Clean Air Day is the UK's largest air pollution campaign, promoted by Environmental Protection Scotland working in partnership with Global Action Plan. The purpose of Clean Air Day is to increase public awareness of the dangers posed by pollutants and encourage people to reduce their own impact on the environment. As support grows for the movement, the goal is that the Government will make the changes required to effectively tackle the problem.
The World Health Organisation (WHO) considers air pollution to be the largest environmental health risk we face today and has classified it as a public health emergency. They report that 9 out of 10 people in the world are breathing air that exceeds WHO recommended limits and leads to the premature deaths of 6.7 million people worldwide each year. Global Action Plan report that air pollution causes up to 36,000 deaths in the UK each year due to heart and lung disease, asthma and strokes.
Despite these high numbers, in December 2020, 9-year-old Ella Adoo-Kissi-Debrah became the first person in the UK to have "air pollution exposure" listed on her death certificate as a contributory cause of her death. From a young age Ella suffered from severe asthma and, tragically, she died on 15 February 2013. An initial inquest into her death in 2014 concluded that Ella died from acute respiratory failure caused by severe asthma.
In 2019, Professor Stephen Holgate produced new evidence suggesting that air pollution had contributed to her death. On this basis, the High Court ordered a fresh inquest and ultimately the Coroner agreed that air pollution was a significant contributory factor to both the induction and exacerbation of Ella’s asthma. This was due to exposure to Nitrogen Dioxide and Particulate Matter in excess of WHO Guidelines from traffic emissions when she lived 25m from the South Circular Road in Lewisham, south-east London between 2010 and 2013. It was ruled that Ella’s mother was not informed about the health risks of pollution and the potential impact on Ella given her asthma. Ultimately, the Court found that had Ella’s mother been given this information, she would have taken steps which may have prevented Ella’s death.
Whilst this was the first case of its kind, it is unlikely to be the last. According to Friends of the Earth, Hope Street in Glasgow and St John's Road in Edinburgh are the streets in Scotland with nitrogen dioxide, which is the toxic gas caused by burning fossil fuels in car engines. Atholl Street in Perth and High Street in Ayr are the streets in Scotland most polluted with particulate matter, which is caused by things like soot from engines and dust from road surfaces. The risks caused by pollutants are now known. There are recent studies suggesting that exposure increases the risk of other types of cancer and neurological illnesses, including dementia. Given the Government and local councils are aware of the dangerously high levels of pollutants on our streets and the dangers these pollutants pose, the onus is on them to take action to reduce them by putting in place regulations and guidelines for councils and businesses to follow to protect the public and employees.
I have acted on behalf of many families who have lost loved ones due to occupational exposure to asbestos. In these cases, many workers breathed in dangerous particles which were in the air whilst they were carrying out their jobs. This led to devastating consequences and has impacted many families. The increase of knowledge of the dangers of working with asbestos in the 1950s and 1960s led to safer worker conditions for these workers.

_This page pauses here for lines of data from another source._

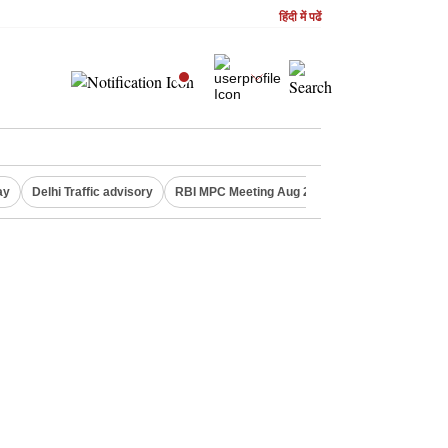
हिंदी में पढें
ay
Delhi Traffic advisory
RBI MPC Meeting Aug 2026
Delhi Lakshmi Y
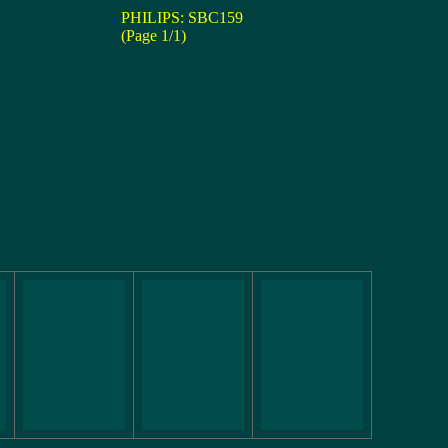
PHILIPS: SBC159
(Page 1/1)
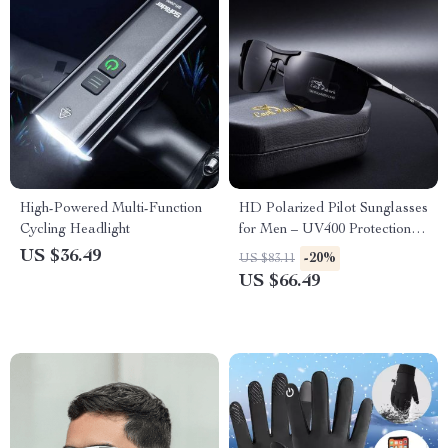
High-Powered Multi-Function
HD Polarized Pilot Sunglasses
Cycling Headlight
for Men – UV400 Protection
Color-Changing Driving
US $36.49
-20%
US $83.11
Eyewear
US $66.49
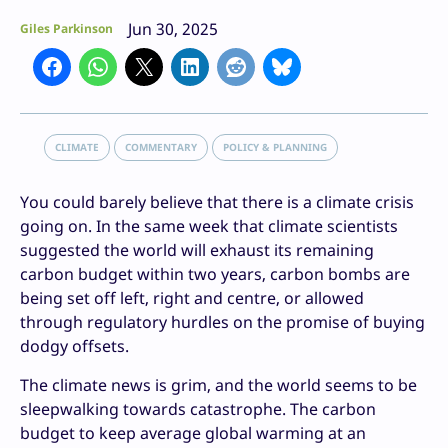
Jun 30, 2025
Giles Parkinson
CLIMATE
COMMENTARY
POLICY & PLANNING
You could barely believe that there is a climate crisis
going on. In the same week that climate scientists
suggested the world will exhaust its remaining
carbon budget within two years, carbon bombs are
being set off left, right and centre, or allowed
through regulatory hurdles on the promise of buying
dodgy offsets.
The climate news is grim, and the world seems to be
sleepwalking towards catastrophe. The carbon
budget to keep average global warming at an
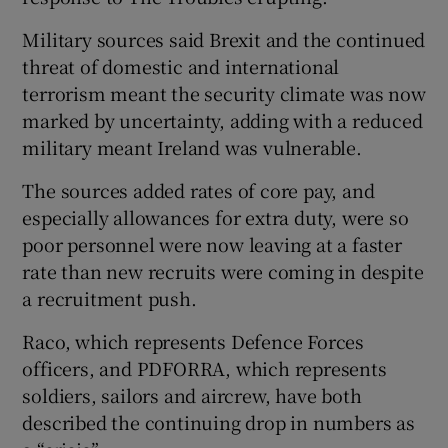
Military sources said Brexit and the continued
threat of domestic and international
terrorism meant the security climate was now
marked by uncertainty, adding with a reduced
military meant Ireland was vulnerable.
The sources added rates of core pay, and
especially allowances for extra duty, were so
poor personnel were now leaving at a faster
rate than new recruits were coming in despite
a recruitment push.
Raco, which represents Defence Forces
officers, and PDFORRA, which represents
soldiers, sailors and aircrew, have both
described the continuing drop in numbers as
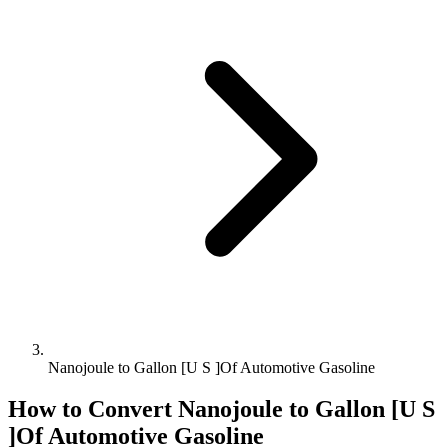
Nanojoule to Gallon [U S ]Of Automotive Gasoline
How to Convert
Nanojoule
to
Gallon [U S
]Of Automotive Gasoline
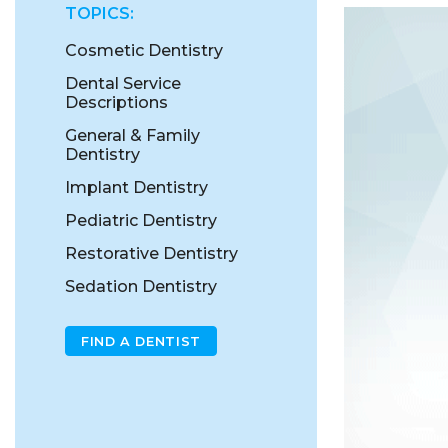
TOPICS:
Cosmetic Dentistry
Dental Service
Descriptions
General & Family
Dentistry
Implant Dentistry
Pediatric Dentistry
Restorative Dentistry
Sedation Dentistry
FIND A DENTIST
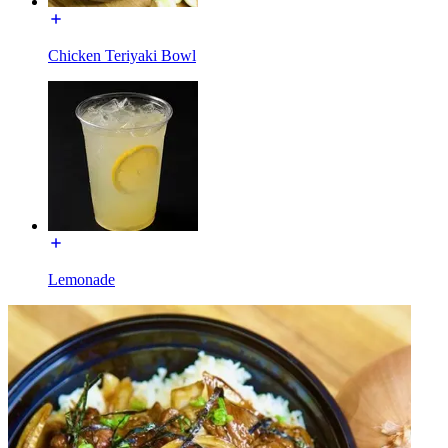
Chicken Teriyaki Bowl
Lemonade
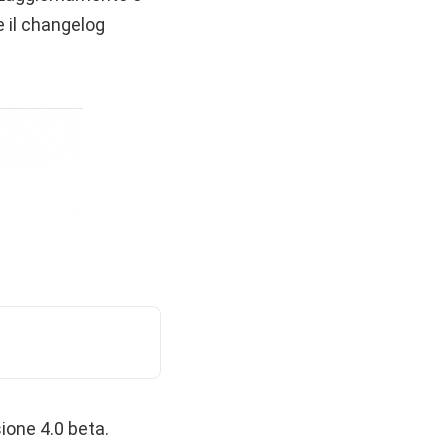
 il changelog
ione 4.0 beta.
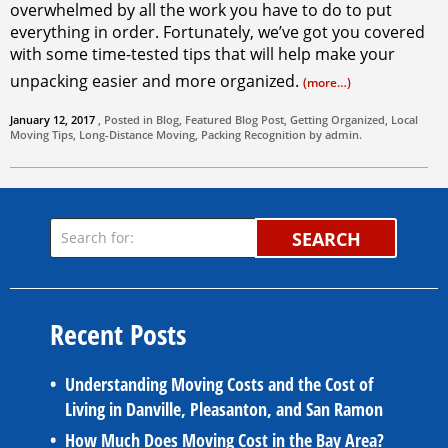
overwhelmed by all the work you have to do to put
everything in order. Fortunately, we’ve got you covered
with some time-tested tips that will help make your
unpacking easier and more organized.
(more…)
January 12, 2017
, Posted in
Blog
,
Featured Blog Post
,
Getting Organized
,
Local
Moving Tips
,
Long-Distance Moving
,
Packing
Recognition by
admin
.
SEARCH
Recent Posts
Understanding Moving Costs and the Cost of
Living in Danville, Pleasanton, and San Ramon
How Much Does Moving Cost in the Bay Area?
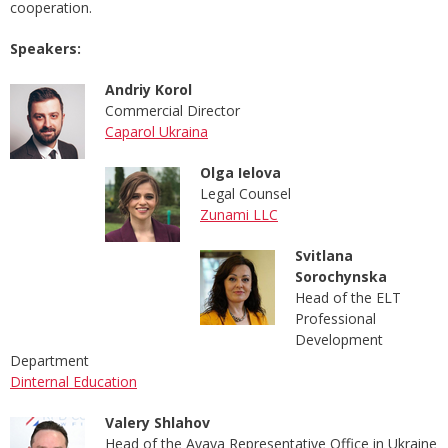
cooperation.
Speakers:
Andriy Korol
Commercial Director
Caparol Ukraina
Olga Ielova
Legal Counsel
Zunami LLC
Svitlana
Sorochynska
Head of the ELT
Professional
Development
Department
Dinternal Education
Valery Shlahov
Head of the Avaya Representative Office in Ukraine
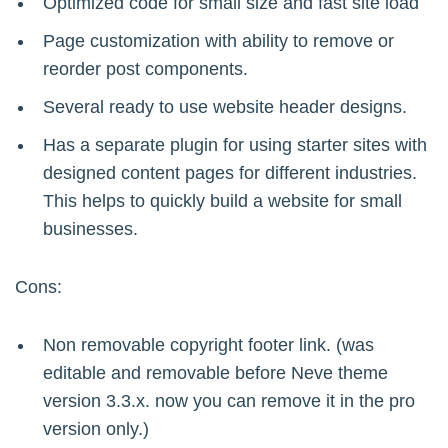
Optimized code for small size and fast site load
Page customization with ability to remove or
reorder post components.
Several ready to use website header designs.
Has a separate plugin for using starter sites with
designed content pages for different industries.
This helps to quickly build a website for small
businesses.
Cons:
Non removable copyright footer link. (was
editable and removable before Neve theme
version 3.3.x. now you can remove it in the pro
version only.)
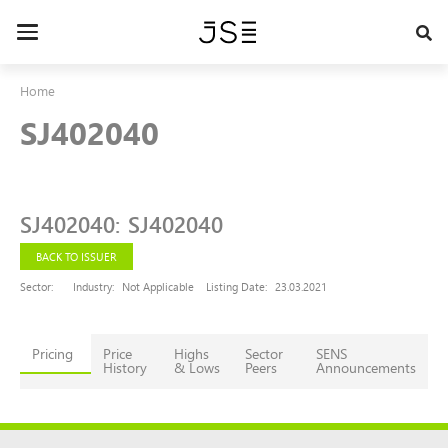
Skip
to
Toggle
main
navigation
content
Home
SJ402040
SJ402040
:
SJ402040
BACK TO ISSUER
Sector:
Industry:
Not Applicable
Listing Date:
23.03.2021
Pricing
Price
Highs
Sector
SENS
History
& Lows
Peers
Announcements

Similarly, with the increased knowledge of the risks of air pollution, now is the crucial time for central and local government to put in place effective mitigation strategies to protect the public. Employers should also be considering steps which they can take to protect their employees to eliminate or mitigate the danger if they are required to work round pollutants for long periods, perhaps by considering substituting diesel with a safer fuel, using electric vehicles or changing working practices.

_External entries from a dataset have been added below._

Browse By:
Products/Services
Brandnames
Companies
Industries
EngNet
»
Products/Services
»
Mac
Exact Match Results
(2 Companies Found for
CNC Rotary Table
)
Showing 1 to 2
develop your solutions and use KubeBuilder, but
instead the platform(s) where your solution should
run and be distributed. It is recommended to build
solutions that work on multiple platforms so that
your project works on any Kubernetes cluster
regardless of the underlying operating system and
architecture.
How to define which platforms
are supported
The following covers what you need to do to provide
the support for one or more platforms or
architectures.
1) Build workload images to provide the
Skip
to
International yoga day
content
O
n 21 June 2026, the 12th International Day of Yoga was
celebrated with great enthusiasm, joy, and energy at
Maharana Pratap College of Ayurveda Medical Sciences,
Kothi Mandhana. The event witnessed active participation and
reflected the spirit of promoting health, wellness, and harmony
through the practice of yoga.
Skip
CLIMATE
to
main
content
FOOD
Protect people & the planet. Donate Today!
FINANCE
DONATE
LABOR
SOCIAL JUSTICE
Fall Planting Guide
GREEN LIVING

An increase in regulation, along with a more scientific understanding of the consequences of exposure to air pollution, will likely result in an increase in litigation. Whilst the vehicle emissions scandal led to one of the first group actions being brought in Scotland, there have yet to be any judgments on personal injury claims brought against polluters. This means that there is no guidance on whether a defender will be held liable for injuries and losses caused by exposure to unsafe levels of air pollution. In such a case, it is likely the biggest hurdle a claimant would face would be firstly proving negligence on the part of the defender, and secondly proving causation, i.e. showing that the pollution caused the injury. A defender would likely argue that any number of pollutants or contributors to pollutants could have caused the injury, and it is unlikely air pollution would be solely responsible. It is not clear what level of contribution to pollution a defender would require to be responsible for to be held liable. It may be that a traditional analysis of causation is not appropriate, particularly when considering public policy and the possibility of opening the floodgates of litigation in this area. Whatever approach is taken, this will be an evolving area of the law and we will keep an eye on any decisions with interest.
In the meantime, the Clean Air campaign encourages everyone to think about how much they contribute to air pollution. The Clean Air Hub has been set up with numerous resources, including a Clean Air Planner to help reduce exposure to air pollution.